Il existe également un cas distinct de Ndamyabera Reverien, dit être un médecin traditionnel. Vers le 16 mars, une vidéo a fait surface sur YouTube, dans laquelle Ndamyabera affirmait avoir un remède contre le virus COVID-19. Il a été arrêté immédiatement. Aucune mise à jour n’est disponible concernant Ndamyabera.

    L’inscription au CMR est réservée aux journalistes qui exercent en ligne à des fins professionnelles et de responsabilité, et non aux citoyens ou au public qui utilisent des plateformes Internet.

    – RMC (@RMC_Rwanda) 16 décembre 2020

La décision d’enregistrer les chaînes YouTube est une nouvelle étape dans la campagne du gouvernement pour garder un œil sur les médias sociaux.

Lors d’une apparition au Parlement le 11 mai dernier, la ministre des TIC et de l’innovation, Paula Ingabire, a annoncé que le gouvernement élaborait une stratégie pour s’assurer que les médias sociaux ne soient pas utilisés pour « désorganiser la société rwandaise ».

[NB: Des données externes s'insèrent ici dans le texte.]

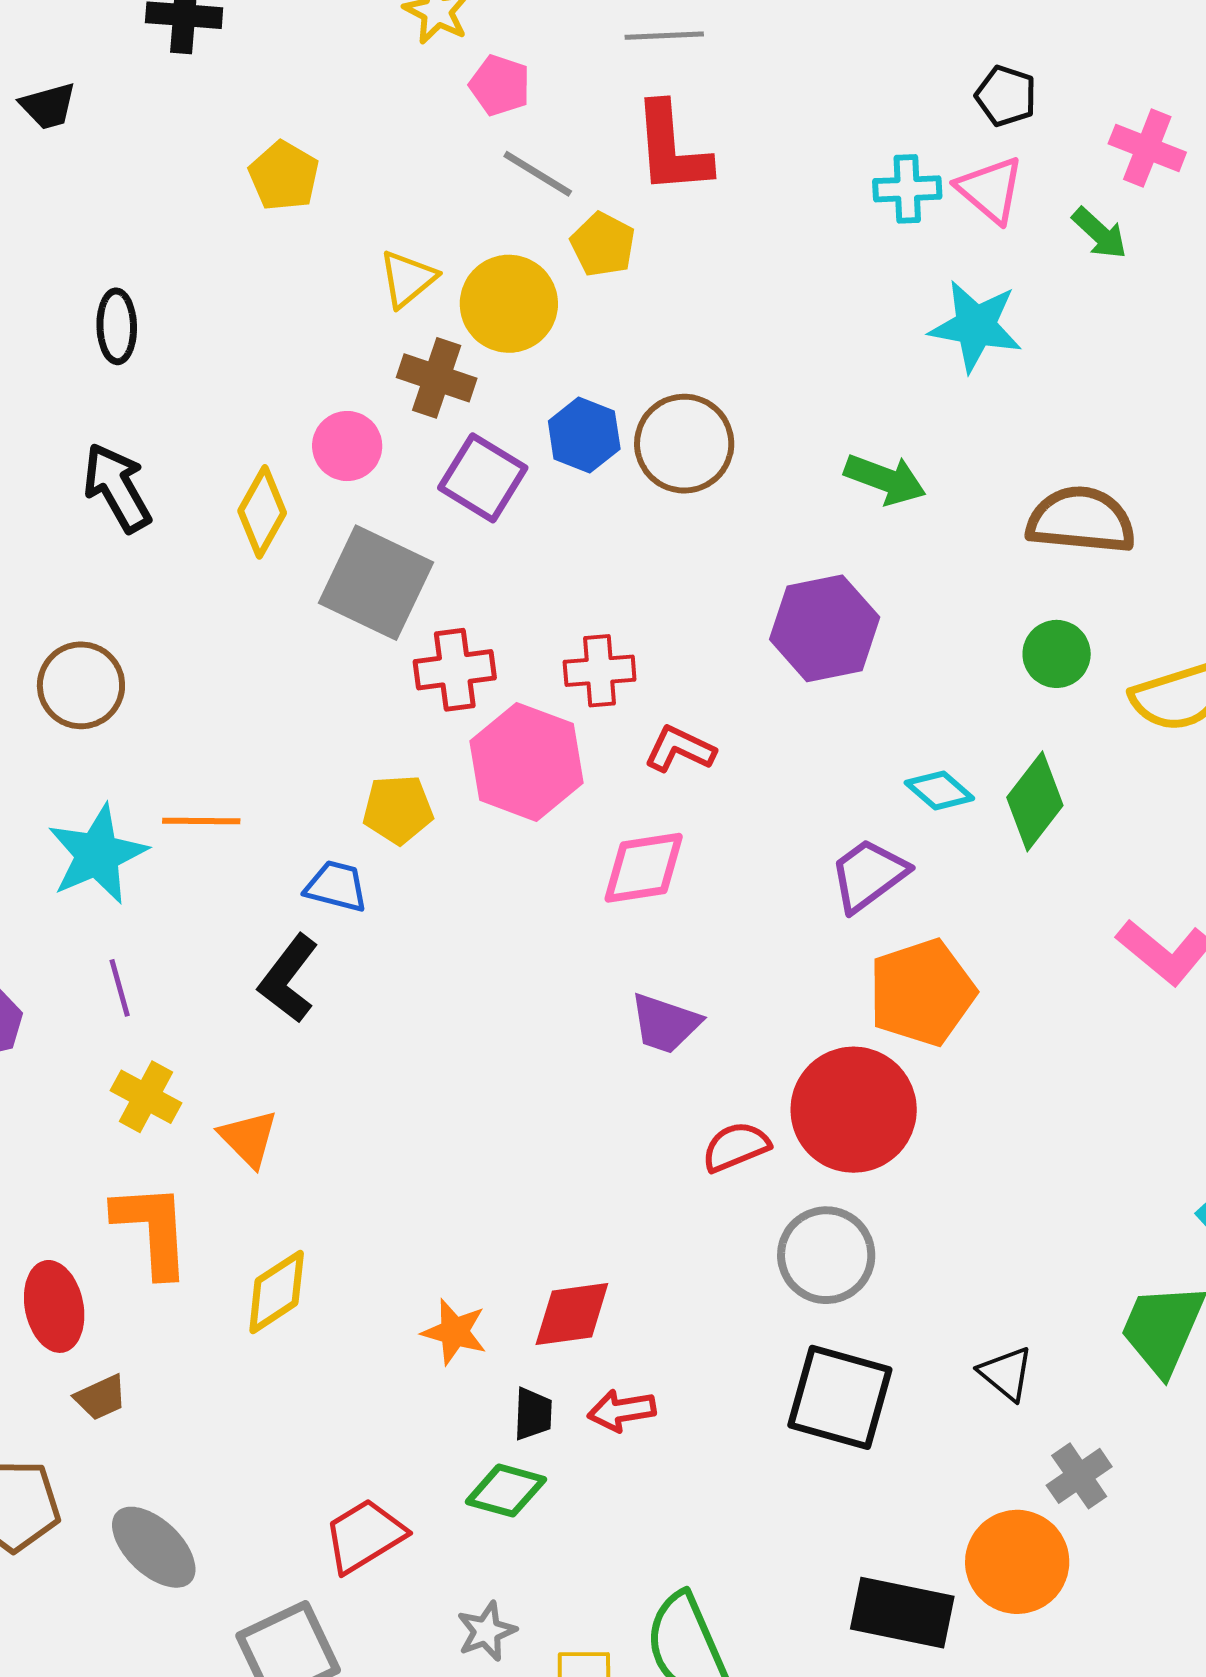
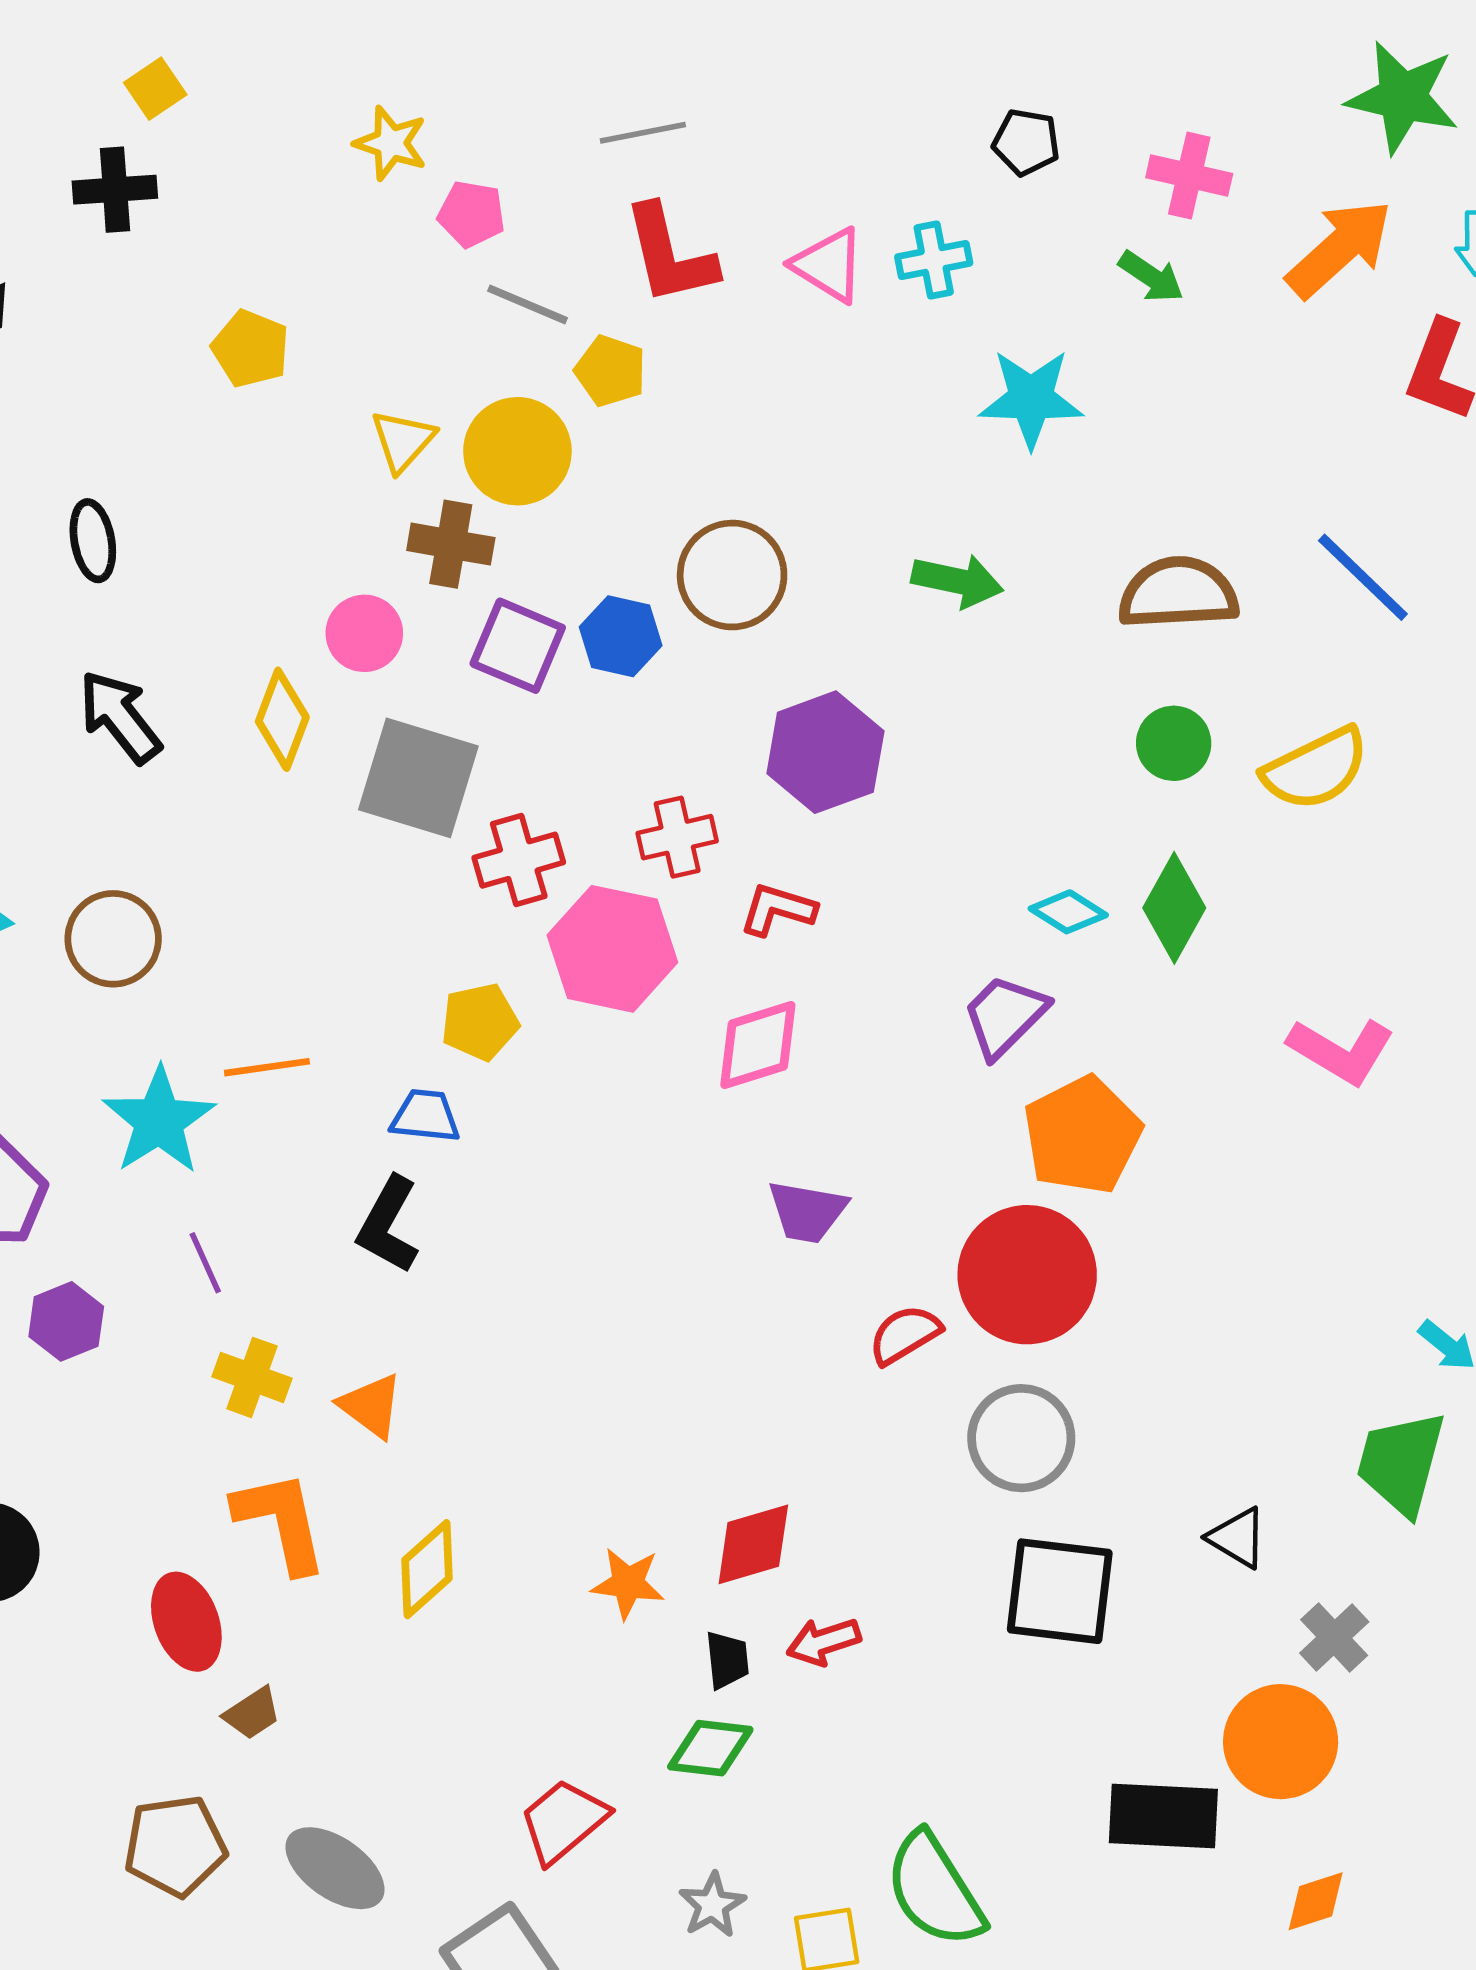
pink triangle: (990, 190) -> (829, 265), moved
blue hexagon: (584, 435) -> (621, 636), moved
purple hexagon: (825, 628) -> (825, 752), moved

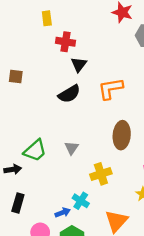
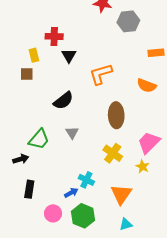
yellow rectangle: (47, 18) -> (34, 55), moved
brown square: (16, 77) -> (27, 74), moved
black semicircle: (69, 94) -> (63, 101), moved
yellow cross: (101, 174) -> (113, 153), moved, turned -30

Lors de son passage au Parlement, la ministre des TIC et de l’innovation, Paula Ingabire, a déclaré que le gouvernement ne cautionnerait pas le fait que certaines personnes utilisent Twitter, Facebook et YouTube pour désinformer, diffamer et désorganiser la société.

« Nous engageons les utilisateurs et les parties prenantes à concevoir un cadre réglementaire pour les contenus des médias sociaux, car lorsqu’ils ne sont pas diffusés sous forme de mensonges, il s’agit de désinformation ou de diffamation« , a-t-elle déclaré.

Elle a ajouté : « Nous n’allons pas attendre que le pays s’effondre pour agir afin d’avoir un environnement où les médias sociaux sont un outil utilisé pour le bien de la nation et du peuple ».